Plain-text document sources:
# # # # #
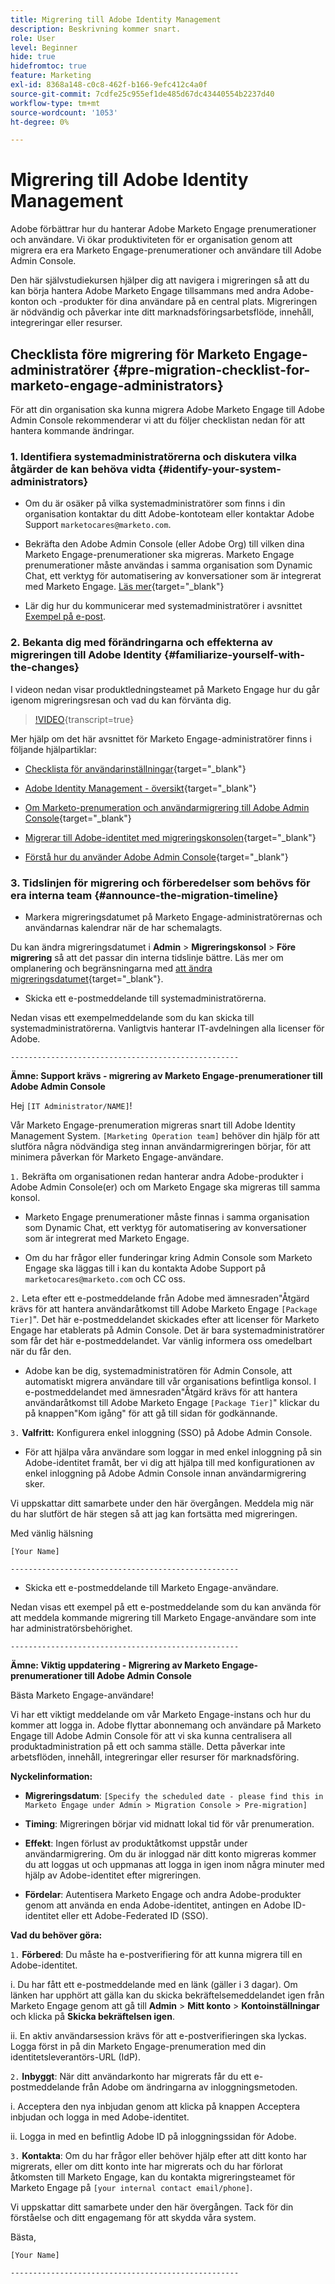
 ```yaml
---
title: Migrering till Adobe Identity Management
description: Beskrivning kommer snart.
role: User
level: Beginner
hide: true
hidefromtoc: true
feature: Marketing
exl-id: 8368a148-c0c8-462f-b166-9efc412c4a0f
source-git-commit: 7cdfe25c955ef1de485d67dc43440554b2237d40
workflow-type: tm+mt
source-wordcount: '1053'
ht-degree: 0%

---
```


# Migrering till Adobe Identity Management

Adobe förbättrar hur du hanterar Adobe Marketo Engage prenumerationer och användare. Vi ökar produktiviteten för er organisation genom att migrera era era Marketo Engage-prenumerationer och användare till Adobe Admin Console.

Den här självstudiekursen hjälper dig att navigera i migreringen så att du kan börja hantera Adobe Marketo Engage tillsammans med andra Adobe-konton och -produkter för dina användare på en central plats. Migreringen är nödvändig och påverkar inte ditt marknadsföringsarbetsflöde, innehåll, integreringar eller resurser.

## Checklista före migrering för Marketo Engage-administratörer {#pre-migration-checklist-for-marketo-engage-administrators}

För att din organisation ska kunna migrera Adobe Marketo Engage till Adobe Admin Console rekommenderar vi att du följer checklistan nedan för att hantera kommande ändringar.

### 1. Identifiera systemadministratörerna och diskutera vilka åtgärder de kan behöva vidta {#identify-your-system-administrators}

* Om du är osäker på vilka systemadministratörer som finns i din organisation kontaktar du ditt Adobe-kontoteam eller kontaktar Adobe Support `marketocares@marketo.com`.

* Bekräfta den Adobe Admin Console (eller Adobe Org) till vilken dina Marketo Engage-prenumerationer ska migreras.  Marketo Engage prenumerationer måste användas i samma organisation som Dynamic Chat, ett verktyg för automatisering av konversationer som är integrerat med Marketo Engage. [Läs mer](https://experienceleague.adobe.com/en/docs/marketo/using/product-docs/administration/marketo-with-adobe-identity/subscription-and-user-migration/understanding-marketo-subscription-and-user-migration-to-the-adobe-admin-console#subscription-migration-complete){target="_blank"}

* Lär dig hur du kommunicerar med systemadministratörer i avsnittet [Exempel på e-post](#announce-the-migration-timeline).

### 2. Bekanta dig med förändringarna och effekterna av migreringen till Adobe Identity {#familiarize-yourself-with-the-changes}

I videon nedan visar produktledningsteamet på Marketo Engage hur du går igenom migreringsresan och vad du kan förvänta dig.

>[!VIDEO](https://video.tv.adobe.com/v/3430920t3/?quality=12&learn=on){transcript=true}

Mer hjälp om det här avsnittet för Marketo Engage-administratörer finns i följande hjälpartiklar:

* [Checklista för användarinställningar](https://experienceleague.adobe.com/en/docs/marketo/using/getting-started/initial-setup/user-setup){target="_blank"}

* [Adobe Identity Management - översikt](https://experienceleague.adobe.com/en/docs/marketo/using/product-docs/administration/marketo-with-adobe-identity/adobe-identity-management-overview){target="_blank"}

* [Om Marketo-prenumeration och användarmigrering till Adobe Admin Console](https://experienceleague.adobe.com/en/docs/marketo/using/product-docs/administration/marketo-with-adobe-identity/subscription-and-user-migration/understanding-marketo-subscription-and-user-migration-to-the-adobe-admin-console){target="_blank"}

* [Migrerar till Adobe-identitet med migreringskonsolen](https://experienceleague.adobe.com/en/docs/marketo/using/product-docs/administration/marketo-with-adobe-identity/subscription-and-user-migration/migrating-to-adobe-identity){target="_blank"}

* [Förstå hur du använder Adobe Admin Console](https://helpx.adobe.com/se/enterprise/using/admin-console.html){target="_blank"}

### 3. Tidslinjen för migrering och förberedelser som behövs för era interna team {#announce-the-migration-timeline}

* Markera migreringsdatumet på Marketo Engage-administratörernas och användarnas kalendrar när de har schemalagts.

Du kan ändra migreringsdatumet i **Admin** > **Migreringskonsol** > **Före migrering** så att det passar din interna tidslinje bättre. Läs mer om omplanering och begränsningarna med [att ändra migreringsdatumet](https://experienceleague.adobe.com/en/docs/marketo/using/product-docs/administration/marketo-with-adobe-identity/subscription-and-user-migration/migrating-to-adobe-identity#pre-migration){target="_blank"}.

* Skicka ett e-postmeddelande till systemadministratörerna.

Nedan visas ett exempelmeddelande som du kan skicka till systemadministratörerna. Vanligtvis hanterar IT-avdelningen alla licenser för Adobe.

`---------------------------------------------------`

**Ämne: Support krävs - migrering av Marketo Engage-prenumerationer till Adobe Admin Console**

Hej `[IT Administrator/NAME]`!

Vår Marketo Engage-prenumeration migreras snart till Adobe Identity Management System. `[Marketing Operation team]` behöver din hjälp för att slutföra några nödvändiga steg innan användarmigreringen börjar, för att minimera påverkan för Marketo Engage-användare.

`1.` Bekräfta om organisationen redan hanterar andra Adobe-produkter i Adobe Admin Console(er) och om Marketo Engage ska migreras till samma konsol.

* Marketo Engage prenumerationer måste finnas i samma organisation som Dynamic Chat, ett verktyg för automatisering av konversationer som är integrerat med Marketo Engage.

* Om du har frågor eller funderingar kring Admin Console som Marketo Engage ska läggas till i kan du kontakta Adobe Support på `marketocares@marketo.com` och CC oss.

`2.` Leta efter ett e-postmeddelande från Adobe med ämnesraden&quot;Åtgärd krävs för att hantera användaråtkomst till Adobe Marketo Engage `[Package Tier]`&quot;. Det här e-postmeddelandet skickades efter att licenser för Marketo Engage har etablerats på Admin Console. Det är bara systemadministratörer som får det här e-postmeddelandet. Var vänlig informera oss omedelbart när du får den.

* Adobe kan be dig, systemadministratören för Admin Console, att automatiskt migrera användare till vår organisations befintliga konsol. I e-postmeddelandet med ämnesraden&quot;Åtgärd krävs för att hantera användaråtkomst till Adobe Marketo Engage `[Package Tier]`&quot; klickar du på knappen&quot;Kom igång&quot; för att gå till sidan för godkännande.

`3.` **Valfritt:** Konfigurera enkel inloggning (SSO) på Adobe Admin Console.

* För att hjälpa våra användare som loggar in med enkel inloggning på sin Adobe-identitet framåt, ber vi dig att hjälpa till med konfigurationen av enkel inloggning på Adobe Admin Console innan användarmigrering sker.

Vi uppskattar ditt samarbete under den här övergången. Meddela mig när du har slutfört de här stegen så att jag kan fortsätta med migreringen.

Med vänlig hälsning

`[Your Name]`

`---------------------------------------------------`

* Skicka ett e-postmeddelande till Marketo Engage-användare.

Nedan visas ett exempel på ett e-postmeddelande som du kan använda för att meddela kommande migrering till Marketo Engage-användare som inte har administratörsbehörighet.

`---------------------------------------------------`

**Ämne: Viktig uppdatering - Migrering av Marketo Engage-prenumerationer till Adobe Admin Console**

Bästa Marketo Engage-användare!

Vi har ett viktigt meddelande om vår Marketo Engage-instans och hur du kommer att logga in. Adobe flyttar abonnemang och användare på Marketo Engage till Adobe Admin Console för att vi ska kunna centralisera all produktadministration på ett och samma ställe. Detta påverkar inte arbetsflöden, innehåll, integreringar eller resurser för marknadsföring.

**Nyckelinformation:**

* **Migreringsdatum**: `[Specify the scheduled date - please find this in Marketo Engage under Admin > Migration Console > Pre-migration]`

* **Timing**: Migreringen börjar vid midnatt lokal tid för vår prenumeration.

* **Effekt**: Ingen förlust av produktåtkomst uppstår under användarmigrering. Om du är inloggad när ditt konto migreras kommer du att loggas ut och uppmanas att logga in igen inom några minuter med hjälp av Adobe-identitet efter migreringen.

* **Fördelar**: Autentisera Marketo Engage och andra Adobe-produkter genom att använda en enda Adobe-identitet, antingen en Adobe ID-identitet eller ett Adobe-Federated ID (SSO).

**Vad du behöver göra:**

`1.` **Förbered**: Du måste ha e-postverifiering för att kunna migrera till en Adobe-identitet.

i. Du har fått ett e-postmeddelande med en länk (gäller i 3 dagar). Om länken har upphört att gälla kan du skicka bekräftelsemeddelandet igen från Marketo Engage genom att gå till **Admin** > **Mitt konto** > **Kontoinställningar** och klicka på **Skicka bekräftelsen igen**.

ii. En aktiv användarsession krävs för att e-postverifieringen ska lyckas. Logga först in på din Marketo Engage-prenumeration med din identitetsleverantörs-URL (IdP).

`2.` **Inbyggt**: När ditt användarkonto har migrerats får du ett e-postmeddelande från Adobe om ändringarna av inloggningsmetoden.

i. Acceptera den nya inbjudan genom att klicka på knappen Acceptera inbjudan och logga in med Adobe-identitet.

ii. Logga in med en befintlig Adobe ID på inloggningssidan för Adobe.

`3.` **Kontakta**: Om du har frågor eller behöver hjälp efter att ditt konto har migrerats, eller om ditt konto inte har migrerats och du har förlorat åtkomsten till Marketo Engage, kan du kontakta migreringsteamet för Marketo Engage på `[your internal contact email/phone]`.

Vi uppskattar ditt samarbete under den här övergången. Tack för din förståelse och ditt engagemang för att skydda våra system.

Bästa,

`[Your Name]`

`---------------------------------------------------`
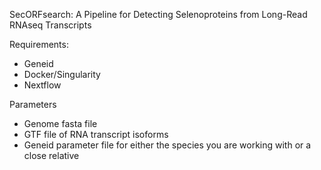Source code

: SecORFsearch: A Pipeline for Detecting Selenoproteins from Long-Read RNAseq Transcripts 

Requirements:
- Geneid
- Docker/Singularity
- Nextflow

Parameters
- Genome fasta file
- GTF file of RNA transcript isoforms
- Geneid parameter file for either the species you are working with or a close relative
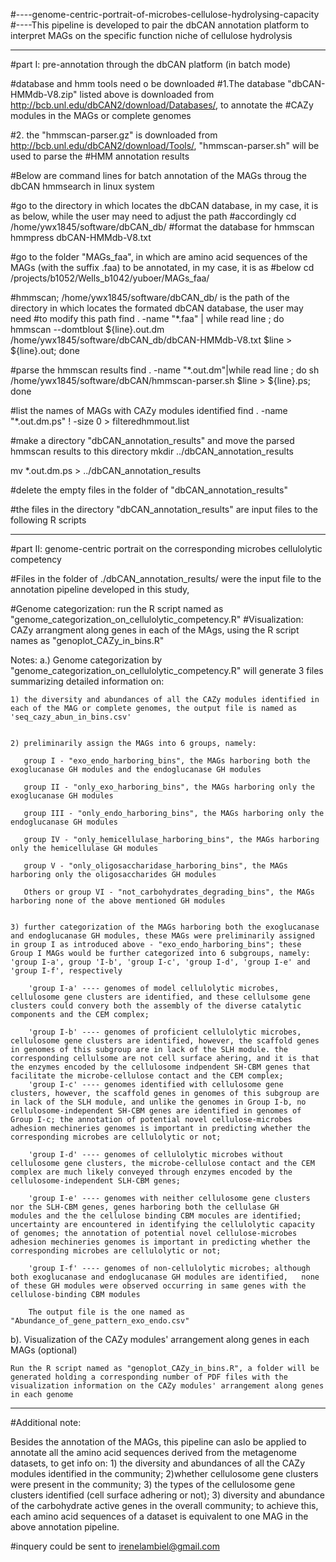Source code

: #----genome-centric-portrait-of-microbes-cellulose-hydrolysing-capacity
#----This pipeline is developed to pair the dbCAN annotation platform to interpret MAGs on the specific function niche of cellulose hydrolysis


-------------------------------------------------------------------------------------------------------------------------------------


#part I: pre-annotation through the dbCAN platform (in batch mode)

#database and hmm tools need o be downloaded
#1.The database "dbCAN-HMMdb-V8.zip" listed above is downloaded from http://bcb.unl.edu/dbCAN2/download/Databases/,  to annotate the #CAZy modules in the MAGs or complete genomes
   
#2. the "hmmscan-parser.gz" is downloaded from http://bcb.unl.edu/dbCAN2/download/Tools/, "hmmscan-parser.sh" will be used to parse the #HMM annotation results

#Below are command lines for batch annotation of the MAGs throug the dbCAN hmmsearch in linux system

#go to the directory in which locates the dbCAN database, in my case, it is as below, while the user may need to adjust the path #accordingly
cd /home/ywx1845/software/dbCAN_db/
#format the database for hmmscan
hmmpress dbCAN-HMMdb-V8.txt

#go to the folder "MAGs_faa", in which are amino acid sequences of the MAGs (with the suffix .faa) to be annotated, in my case, it is as #below
cd /projects/b1052/Wells_b1042/yuboer/MAGs_faa/

#hmmscan; /home/ywx1845/software/dbCAN_db/ is the path of the directory in which locates the formated dbCAN database, the user may need #to modify this path
find . -name "*.faa" | while read line ; do hmmscan --domtblout ${line}.out.dm /home/ywx1845/software/dbCAN_db/dbCAN-HMMdb-V8.txt $line > ${line}.out; done

#parse the hmmscan results
find . -name "*.out.dm"|while read line ; do sh /home/ywx1845/software/dbCAN/hmmscan-parser.sh $line > ${line}.ps; done

#list the names of MAGs with CAZy modules identified
find . -name "*.out.dm.ps" ! -size 0 > filteredhmmout.list

#make a directory "dbCAN_annotation_results" and move the parsed hmmscan results to this directory
mkdir ../dbCAN_annotation_results

mv *.out.dm.ps > ../dbCAN_annotation_results

#delete the empty files in the folder of "dbCAN_annotation_results"

#the files in the directory "dbCAN_annotation_results" are input files to the following R scripts

-----------------------------------------------------------------------------------------------------------------------------------


#part II: genome-centric portrait on the corresponding microbes cellulolytic competency

#Files in the folder of ./dbCAN_annotation_results/ were the input file to the annotation pipeline developed in this study,

#Genome categorization: run the R script named as "genome_categorization_on_cellulolytic_competency.R"
#Visualization: CAZy arrangment along genes in each of the MAgs, using the R script names as "genoplot_CAZy_in_bins.R"

Notes: 
a.) Genome categorization by "genome_categorization_on_cellulolytic_competency.R" will generate 3 files summarizing  detailed information on: 

    1) the diversity and abundances of all the CAZy modules identified in each of the MAG or complete genomes, the output file is named as 'seq_cazy_abun_in_bins.csv'
    
    
    2) preliminarily assign the MAGs into 6 groups, namely:
       
       group I - "exo_endo_harboring_bins", the MAGs harboring both the exoglucanase GH modules and the endoglucanase GH modules
       
       group II - "only_exo_harboring_bins", the MAGs harboring only the exoglucanase GH modules
       
       group III - "only_endo_harboring_bins", the MAGs harboring only the endoglucanase GH modules
       
       group IV - "only_hemicellulase_harboring_bins", the MAGs harboring only the hemicellulase GH modules
       
       group V - "only_oligosaccharidase_harboring_bins", the MAGs harboring only the oligosaccharides GH modules
       
       Others or group VI - "not_carbohydrates_degrading_bins", the MAGs harboring none of the above mentioned GH modules
    
    
    3) further categorization of the MAGs harboring both the exoglucanase and endoglucanase GH modules, these MAGs were preliminarily assigned in group I as introduced above - "exo_endo_harboring_bins"; these Group I MAGs would be further categorized into 6 subgroups, namely: 'group I-a', group 'I-b', 'group I-c', 'group I-d', 'group I-e' and 'group I-f', respectively
        
        'group I-a' ---- genomes of model cellulolytic microbes,  cellulosome gene clusters are identified, and these cellulsome gene  clusters could convery both the assembly of the diverse catalytic components and the CEM complex;
        
        'group I-b' ---- genomes of proficient cellulolytic microbes,  cellulosome gene clusters are identified, however, the scaffold genes in genomes of this subgroup are in lack of the SLH module. the corresponding cellulsome are not cell surface ahering, and it is that the enzymes encoded by the cellulosome indpendent SH-CBM genes that facilitate the microbe-cellulose contact and the CEM complex;                      
        'group I-c' ---- genomes identified with cellulosome gene clusters, however, the scaffold genes in genomes of this subgroup are in lack of the SLH module, and unlike the genomes in Group I-b, no cellulosome-independent SH-CBM genes are identified in genomes of Group I-c; the annotation of potential novel cellulose-microbes adhesion mechineries genomes is important in predicting whether the corresponding microbes are cellulolytic or not;
        
        'group I-d' ---- genomes of cellulolytic microbes without cellulosome gene clusters, the microbe-cellulose contact and the CEM   complex are much likely conveyed through enzymes encoded by the cellulosome-independent SLH-CBM genes;
        
        'group I-e' ---- genomes with neither cellulosome gene clusters nor the SLH-CBM genes, genes harboring both the cellulase GH     modules and the the cellulose binding CBM mocules are identified; uncertainty are encountered in identifying the cellulolytic capacity of genomes; the annotation of potential novel cellulose-microbes adhesion mechineries genomes is important in predicting whether the corresponding microbes are cellulolytic or not;
        
        'group I-f' ---- genomes of non-cellulolytic microbes; although both exoglucanase and endoglucanase GH modules are identified,   none of these GH modules were observed occurring in same genes with the cellulose-binding CBM modules
        
        The output file is the one named as "Abundance_of_gene_pattern_exo_endo.csv"
        
        
b). Visualization of the CAZy modules' arrangement along genes in each MAGs (optional)

    Run the R script named as "genoplot_CAZy_in_bins.R", a folder will be generated holding a corresponding number of PDF files with the     visualization information on the CAZy modules' arrangement along genes in each genome
    
-----------------------------------------------------------------------------------------------------------------------------

#Additional note:

Besides the annotation of the MAGs, this pipeline can aslo be applied to annotate all the amino acid sequences derived from the metagenome datasets, to get info on: 1) the diversity and abundances of all the CAZy modules identified in the community; 2)whether cellulosome gene clusters were present in the community; 3) the types of the cellulosome gene clusters identified (cell surface adhering or not); 3) diversity and abundance of the carbohydrate active genes in the overall community; to achieve this, each amino acid sequences of a dataset is equivalent to one MAG in the above annotation pipeline.

#inquery could be sent to irenelambiel@gmail.com

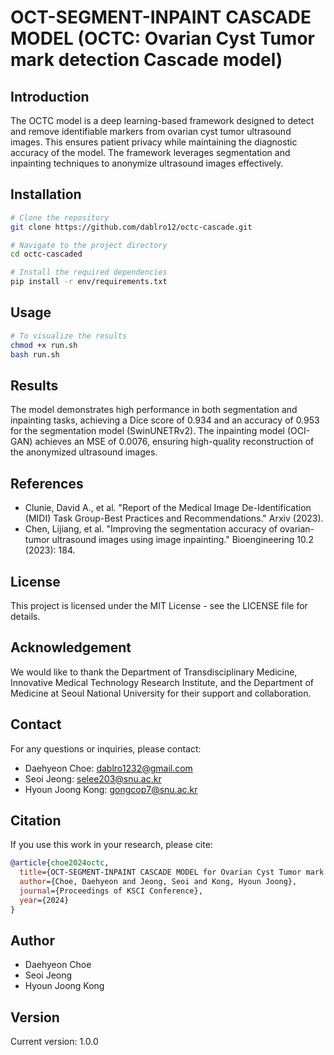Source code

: # OCT-SEGMENT-INPAINT CASCADE MODEL (OCTC: Ovarian Cyst Tumor mark detection Cascade model)

## Introduction
The OCTC model is a deep learning-based framework designed to detect and remove identifiable markers from ovarian cyst tumor ultrasound images. This ensures patient privacy while maintaining the diagnostic accuracy of the model. The framework leverages segmentation and inpainting techniques to anonymize ultrasound images effectively.

## Installation
```bash
# Clone the repository
git clone https://github.com/dablro12/octc-cascade.git

# Navigate to the project directory
cd octc-cascaded

# Install the required dependencies
pip install -r env/requirements.txt
```

## Usage
```bash
# To visualize the results
chmod +x run.sh
bash run.sh
```

## Results
The model demonstrates high performance in both segmentation and inpainting tasks, achieving a Dice score of 0.934 and an accuracy of 0.953 for the segmentation model (SwinUNETRv2). The inpainting model (OCI-GAN) achieves an MSE of 0.0076, ensuring high-quality reconstruction of the anonymized ultrasound images.

## References
- Clunie, David A., et al. "Report of the Medical Image De-Identification (MIDI) Task Group-Best Practices and Recommendations." Arxiv (2023).
- Chen, Lijiang, et al. "Improving the segmentation accuracy of ovarian-tumor ultrasound images using image inpainting." Bioengineering 10.2 (2023): 184.

## License
This project is licensed under the MIT License - see the LICENSE file for details.

## Acknowledgement
We would like to thank the Department of Transdisciplinary Medicine, Innovative Medical Technology Research Institute, and the Department of Medicine at Seoul National University for their support and collaboration.

## Contact
For any questions or inquiries, please contact:

- Daehyeon Choe: dablro1232@gmail.com
- Seoi Jeong: selee203@snu.ac.kr
- Hyoun Joong Kong: gongcop7@snu.ac.kr

## Citation
If you use this work in your research, please cite:

```bibtex
@article{choe2024octc,
  title={OCT-SEGMENT-INPAINT CASCADE MODEL for Ovarian Cyst Tumor mark detection},
  author={Choe, Daehyeon and Jeong, Seoi and Kong, Hyoun Joong},
  journal={Proceedings of KSCI Conference},
  year={2024}
}
```

## Author
- Daehyeon Choe
- Seoi Jeong
- Hyoun Joong Kong

## Version
Current version: 1.0.0
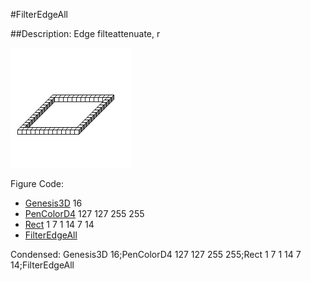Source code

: #FilterEdgeAll

##Description: Edge filteattenuate, r

![](FilterEdgeAll.png)

Figure Code:
- [Genesis3D](Genesis3D.md) 16
- [PenColorD4](PenColorD4.md) 127 127 255 255
- [Rect](Rect.md) 1 7 1 14 7 14
- [FilterEdgeAll](FilterEdgeAll.md)

Condensed: Genesis3D 16;PenColorD4 127 127 255 255;Rect 1 7 1 14 7 14;FilterEdgeAll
# # # # #
## TASK DETAILS
Both the line containing "cd /projects/b1052/Wells_b1042/yuboer/MAGs_faa/" and the line containing "#hmmscan; /home/ywx1845/software/dbCAN_db/ is" belong in the answer. Print them and every line above that falls between them exactly, and no others.

## RESPONSE AREA
cd /projects/b1052/Wells_b1042/yuboer/MAGs_faa/

#hmmscan; /home/ywx1845/software/dbCAN_db/ is the path of the directory in which locates the formated dbCAN database, the user may need #to modify this path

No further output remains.